Bridgitte Hartley on the road to Rio

Bridgitte Hartley became the first South African to win a sprint canoe medal at the London Olympic Games in 2012. It was, she admitted, a life-changing experience.

“After winning an Olympic medal, you are a bit speechless, but you have the biggest smile on your face until the next major race,” she told the Road to Rio recently.

“It, most definitely, was and is still the biggest highlight of my paddling and athletic career. You go into an Olympics and you haven’t been winning World Championships. You’re not expecting anything, but you know that you’ve trained hard and you’re hoping if you have a good race you could medal.

“I happened to have one of the best races of my life on 8 August 2012 and I got the medal. It is the best feeling that I have had ever. It changed things in my life quite drastically.

“Everybody wanted to talk to me after I came home. There was an amazing, warm welcome at the airport, with all the South Africans wanting to greet the medallists. It was the kind of experience I had never had. That was a major highlight.”

On returning to Pietermaritzburg, Hartley said it was gratifying to see the impact of her bronze medal success in the numbers and level of female paddlers. “The bar had definitely been raised,” she shared.

While numbers in the senior women’s category remain small, Hartley said she is pleased by the talent she sees in the junior ranks. “I definitely see a lot of growth among the youngsters, which is very exciting. That means there is definitely going to be another Bridgitte coming through the ranks.”

The four years since London 2012 have been filled with up and downs, Hartley added, with 2013 being the lowlight. Chicken pox laid her low in May, which meant she wasn’t able to compete on the World Cup circuit.

With only three months’ training behind her, the Natal Canoe Club (NCC) star placed eighth in the A-final at the World Championships. “It was probably the best that I could do. I was grateful for that, but at the same time it was extremely challenging after the high of winning an Olympic medal.”

The following year, 2014, provided another big highlight when Hartley captured a bronze medal at the World Championships in Moscow.

“I think it is the first Olympic distance World Championships medal that a South African or African paddler has ever received,” Hartley said. “It put me back on track and gave me more confidence. It showed that some of the training I had done was paying off.”

Being back in an OIympic year is tough, she reckoned. “It’s always tough in an Olympic year, especially after competing in the World Cups again and seeing the level of the paddlers and how many are in really good shape.

“However, I know a lot of them had selection trials a week before the World Cups, which meant if they didn’t perform they didn’t get a ticket to Rio, whereas – not that I am complacent – I didn’t have to peak for the World Cups.

“It gave me a bit of a shock. I think because the other girls have had to be that fast right now. I’m hoping their percentage increase in speed between now and Rio is quite small. I have a lot of things to improve on, and I am sure I can improve by those small increments, which make me that much closer to them.”

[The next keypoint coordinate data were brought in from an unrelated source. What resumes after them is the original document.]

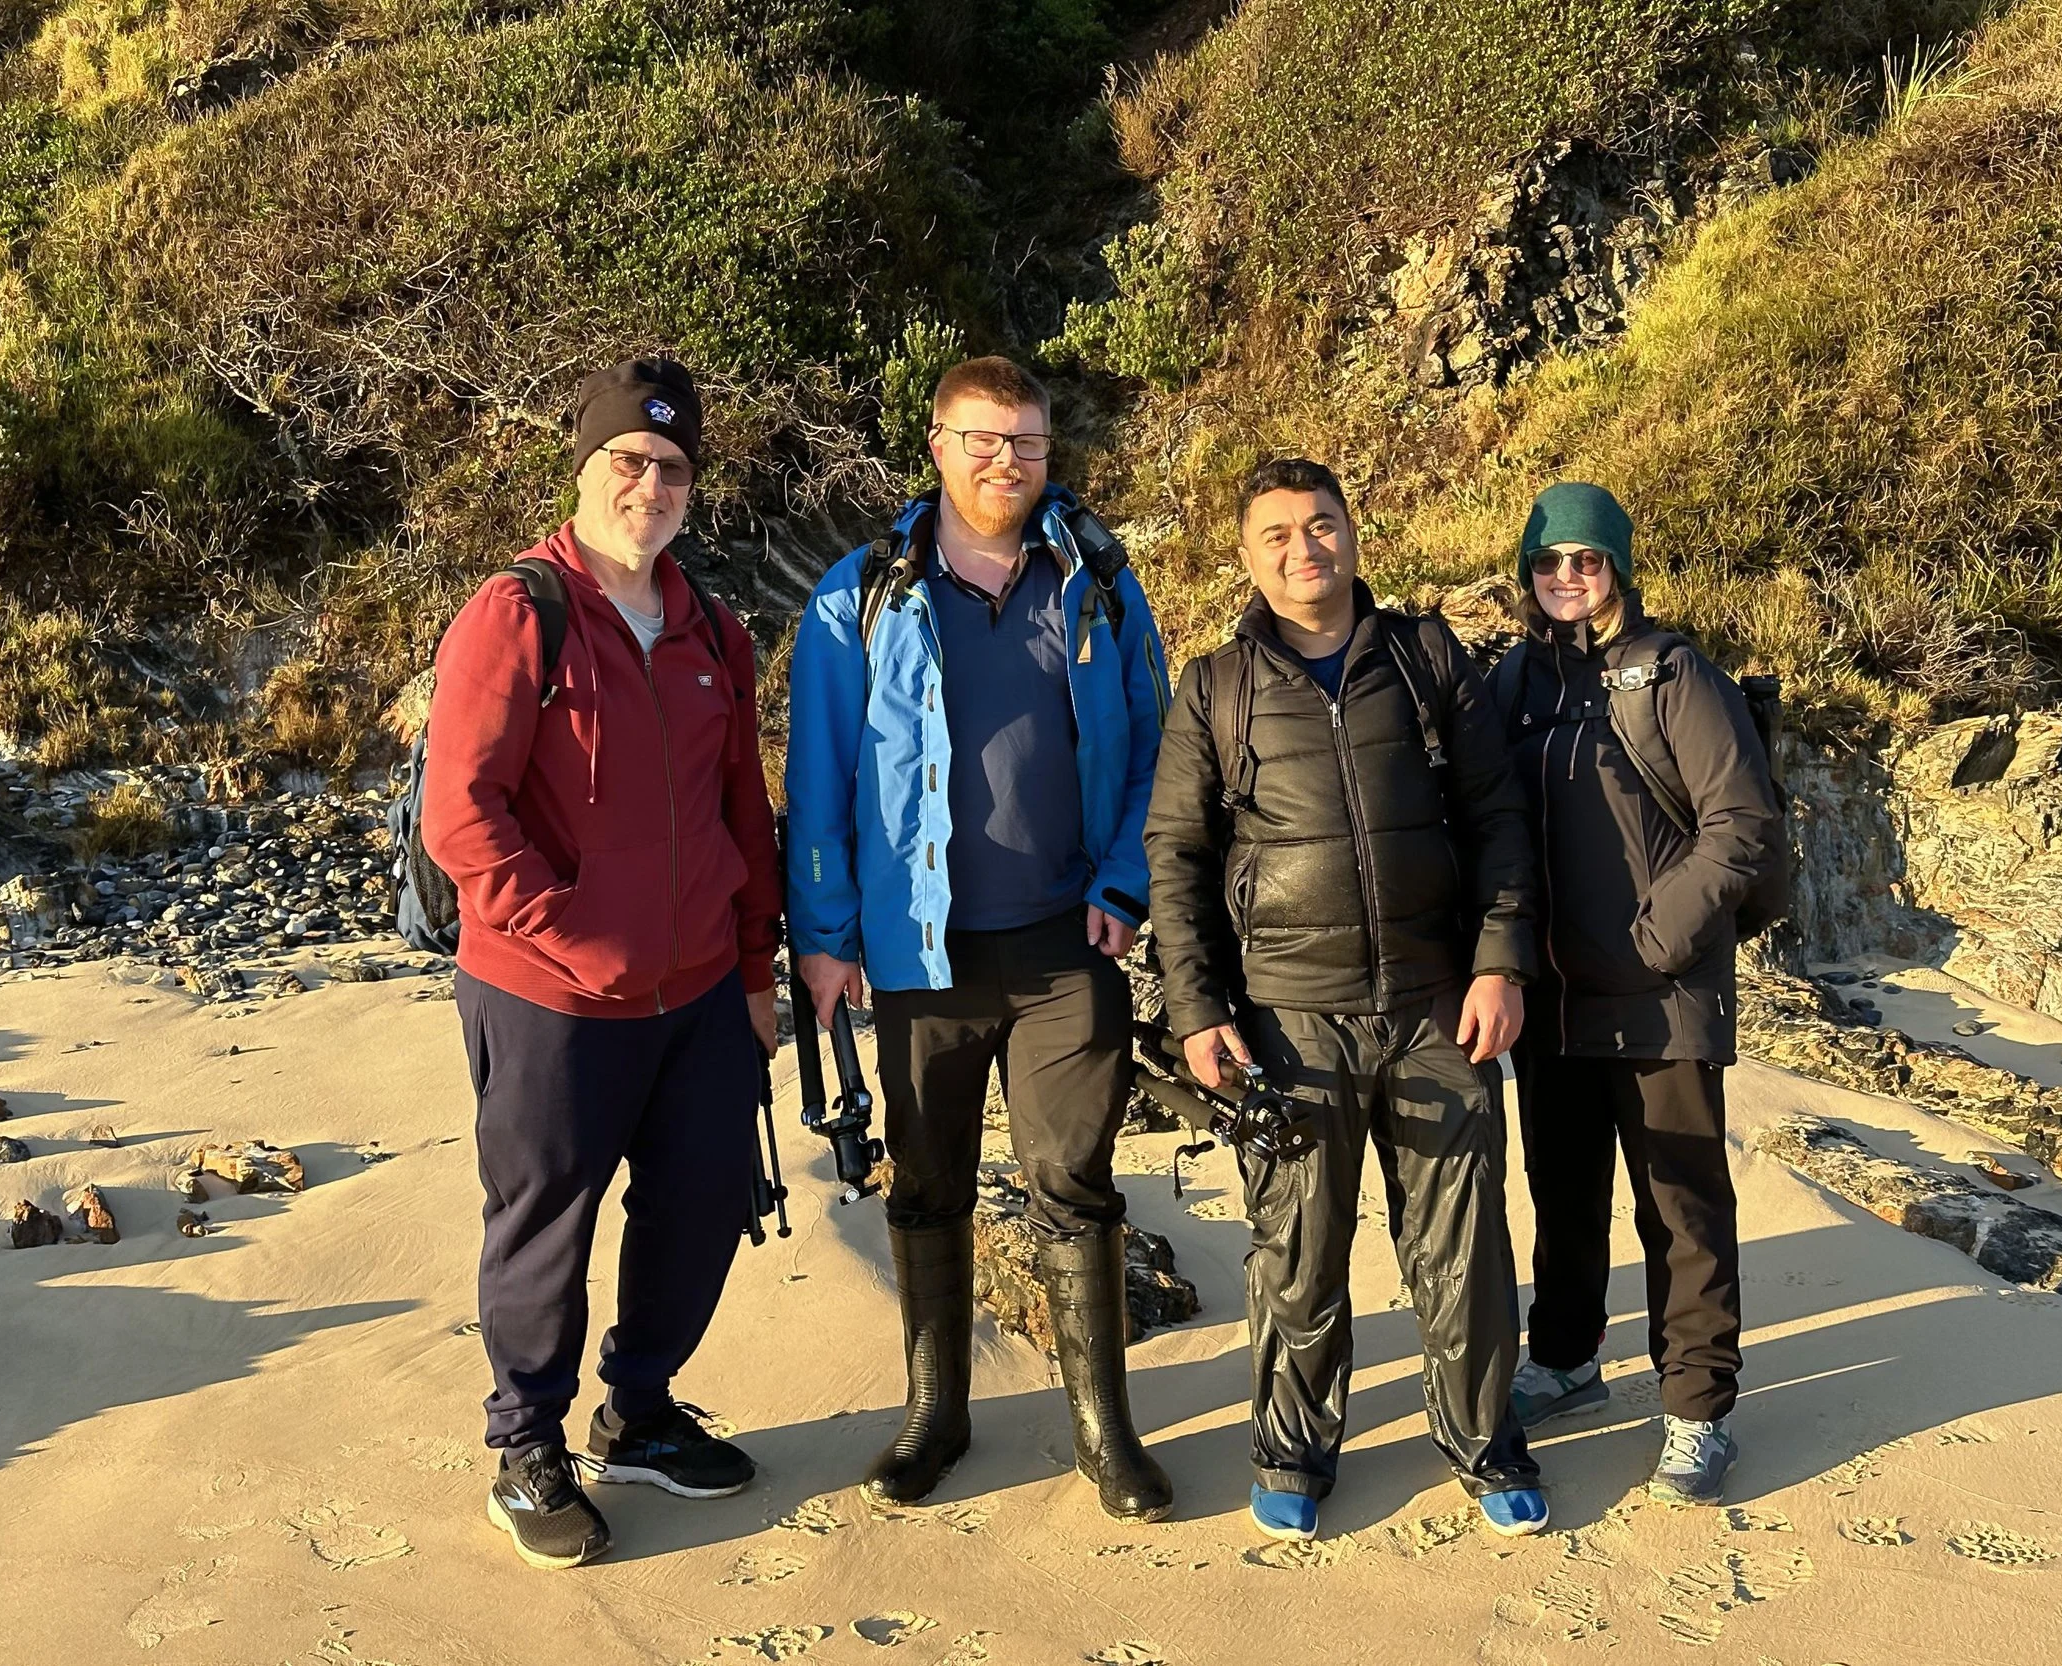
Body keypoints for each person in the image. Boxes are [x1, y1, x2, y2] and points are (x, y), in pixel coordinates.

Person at [784, 355, 1176, 1522]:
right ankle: (934, 1416)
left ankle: (1103, 1429)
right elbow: (819, 777)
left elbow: (1156, 746)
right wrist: (825, 935)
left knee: (1075, 1180)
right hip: (921, 952)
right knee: (927, 1180)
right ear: (938, 446)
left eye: (1027, 441)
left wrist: (1127, 883)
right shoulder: (859, 594)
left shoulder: (1098, 582)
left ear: (1049, 451)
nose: (1007, 460)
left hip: (1066, 945)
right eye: (983, 439)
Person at [1144, 457, 1548, 1544]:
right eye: (1276, 533)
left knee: (1464, 1244)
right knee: (1297, 1249)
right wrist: (1198, 1010)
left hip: (1436, 1004)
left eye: (1320, 525)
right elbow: (1176, 856)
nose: (1303, 549)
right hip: (1287, 1017)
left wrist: (1500, 962)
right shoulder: (1214, 688)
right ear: (1246, 556)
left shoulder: (1426, 658)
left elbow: (1497, 815)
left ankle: (1484, 1440)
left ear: (1353, 532)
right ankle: (1292, 1450)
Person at [422, 356, 783, 1569]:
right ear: (583, 469)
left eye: (673, 467)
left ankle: (639, 1410)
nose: (650, 485)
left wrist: (753, 969)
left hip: (700, 991)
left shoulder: (712, 629)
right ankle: (526, 1446)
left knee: (701, 1204)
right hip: (548, 997)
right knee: (544, 1224)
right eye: (629, 459)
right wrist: (567, 932)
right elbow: (462, 816)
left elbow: (741, 810)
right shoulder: (517, 612)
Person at [1485, 480, 1781, 1507]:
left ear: (1616, 565)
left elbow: (1739, 823)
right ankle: (1566, 1359)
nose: (1566, 576)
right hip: (1554, 999)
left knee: (1680, 1208)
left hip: (1662, 994)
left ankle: (1697, 1409)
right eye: (1547, 560)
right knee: (1562, 1196)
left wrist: (1659, 938)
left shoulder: (1672, 674)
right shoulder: (1514, 679)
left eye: (1586, 558)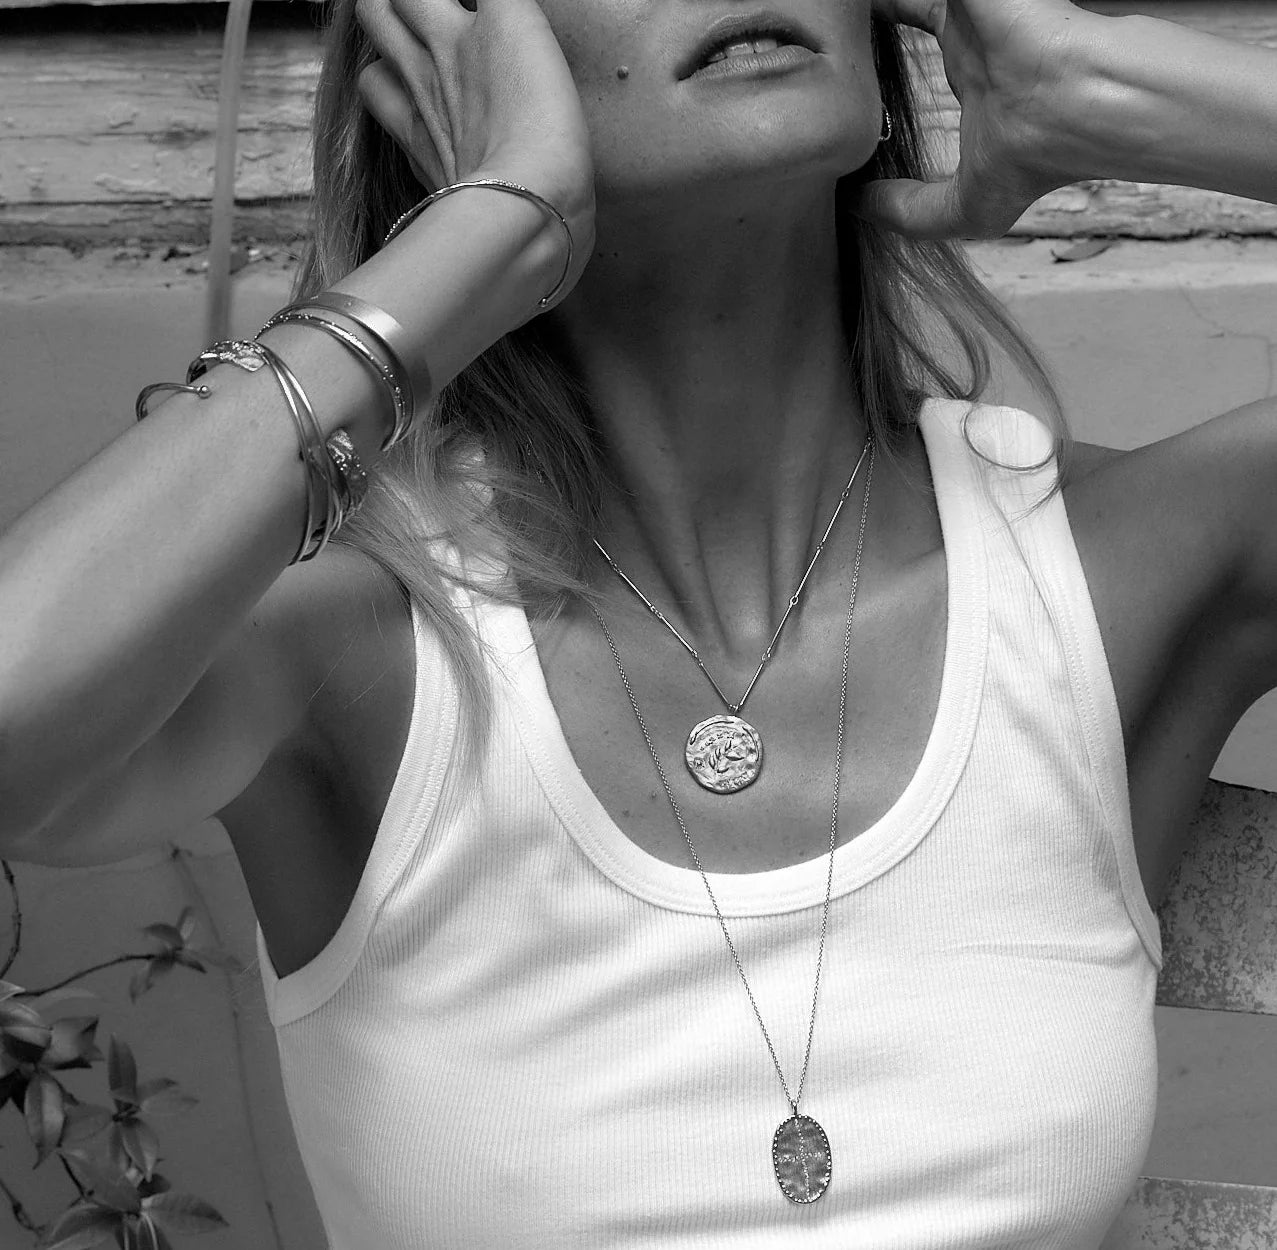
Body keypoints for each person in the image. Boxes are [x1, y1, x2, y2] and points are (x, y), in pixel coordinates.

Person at [1, 0, 1274, 1242]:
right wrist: (474, 240)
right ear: (450, 57)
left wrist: (1106, 91)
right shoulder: (363, 634)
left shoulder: (1118, 559)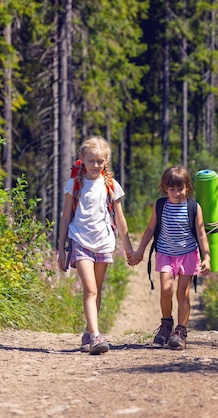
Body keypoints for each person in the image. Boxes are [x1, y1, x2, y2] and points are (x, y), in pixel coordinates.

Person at [58, 136, 135, 355]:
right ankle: (95, 337)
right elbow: (65, 217)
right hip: (80, 241)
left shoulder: (111, 185)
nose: (95, 165)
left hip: (104, 243)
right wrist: (61, 249)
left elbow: (120, 219)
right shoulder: (73, 185)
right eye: (91, 161)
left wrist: (129, 248)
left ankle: (88, 331)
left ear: (106, 162)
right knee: (90, 289)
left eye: (100, 161)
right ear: (81, 159)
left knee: (96, 290)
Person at [132, 165, 211, 350]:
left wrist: (206, 257)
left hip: (189, 255)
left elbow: (201, 234)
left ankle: (181, 331)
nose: (176, 192)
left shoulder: (193, 207)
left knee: (182, 293)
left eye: (180, 188)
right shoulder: (160, 205)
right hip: (165, 254)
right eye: (172, 188)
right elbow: (151, 229)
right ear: (165, 188)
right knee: (166, 290)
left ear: (187, 187)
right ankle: (166, 324)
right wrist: (140, 251)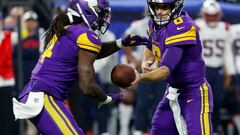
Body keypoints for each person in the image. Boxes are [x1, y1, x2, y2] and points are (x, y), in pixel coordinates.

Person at [12, 0, 149, 134]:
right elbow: (87, 86)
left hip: (39, 93)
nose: (103, 18)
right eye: (101, 13)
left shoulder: (69, 29)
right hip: (45, 97)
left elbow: (91, 53)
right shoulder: (85, 35)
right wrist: (105, 98)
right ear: (88, 11)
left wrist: (120, 43)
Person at [132, 0, 213, 134]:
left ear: (175, 7)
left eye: (164, 7)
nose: (159, 11)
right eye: (156, 7)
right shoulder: (154, 23)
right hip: (172, 91)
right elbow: (150, 44)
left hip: (194, 91)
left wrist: (139, 76)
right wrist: (145, 61)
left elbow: (164, 71)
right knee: (159, 129)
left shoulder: (183, 26)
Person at [195, 0, 236, 133]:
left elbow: (227, 53)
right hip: (202, 70)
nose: (212, 18)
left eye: (214, 15)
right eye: (209, 15)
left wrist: (229, 73)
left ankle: (215, 129)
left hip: (218, 70)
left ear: (219, 15)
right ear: (203, 14)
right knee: (200, 103)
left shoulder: (225, 28)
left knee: (217, 102)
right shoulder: (196, 27)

Since London 2012, Hartley has enjoyed an excellent support structure in Pietermaritzburg. “Camps Drift is a really good piece of water because it is straight and you can get a lot of good sessions in, in really good conditions most of the time,” she said.

“There’s also the bonus of having the NCC gym there and someone to help us, set up through the [KwaZulu-Natal Department of Sport and Recreation’s] Prime Institute and Elite Athlete Development Programmes. There are regular physio sessions, sports psychologists and dieticians. It has been really great. The funding has been more than I have ever had before. ”

Hartley is training under leading South African sprint coach Craig Mustard, who is based at NCC, and has also been receiving input from Brazilian coach Thiago Borges, who has provided her with programmes and technical assistance.

Starts have been one of her weak points in the past, but she has been working on them. “By the time we come to Rio I will possibly get it right, but I also know that I will never win the race out of the starting blocks or at the 250 metre mark,” she said.

“It’s all about trying to be closer to the other girls after the first 250 metres and then finishing the race strongly. It’s just the way I have always raced. It’s the best race plan going forward.”


Bridgitte holds the world record for the fastest 500m K1 ever, having clocked 1:46.906 in World Cup competition at Szeged, Hungary, in 2011. Incredibly, it was achieved in a B-final!

Bridgitte also owns national colours in canoe marathon racing. She was crowned South African champion in 2015 and finished 12th at the World Championships in Győr, Hungary. She has previously finished in the top five at the World Championships.

As a schoolgirl, she competed at a national level in gymnastics on the uneven bars.

Bridgitte preferred surfing to canoeing while in school and placed as high as fourth in the under-16 division of the Roxy Pro.

She has swum the Midmar Mile six times.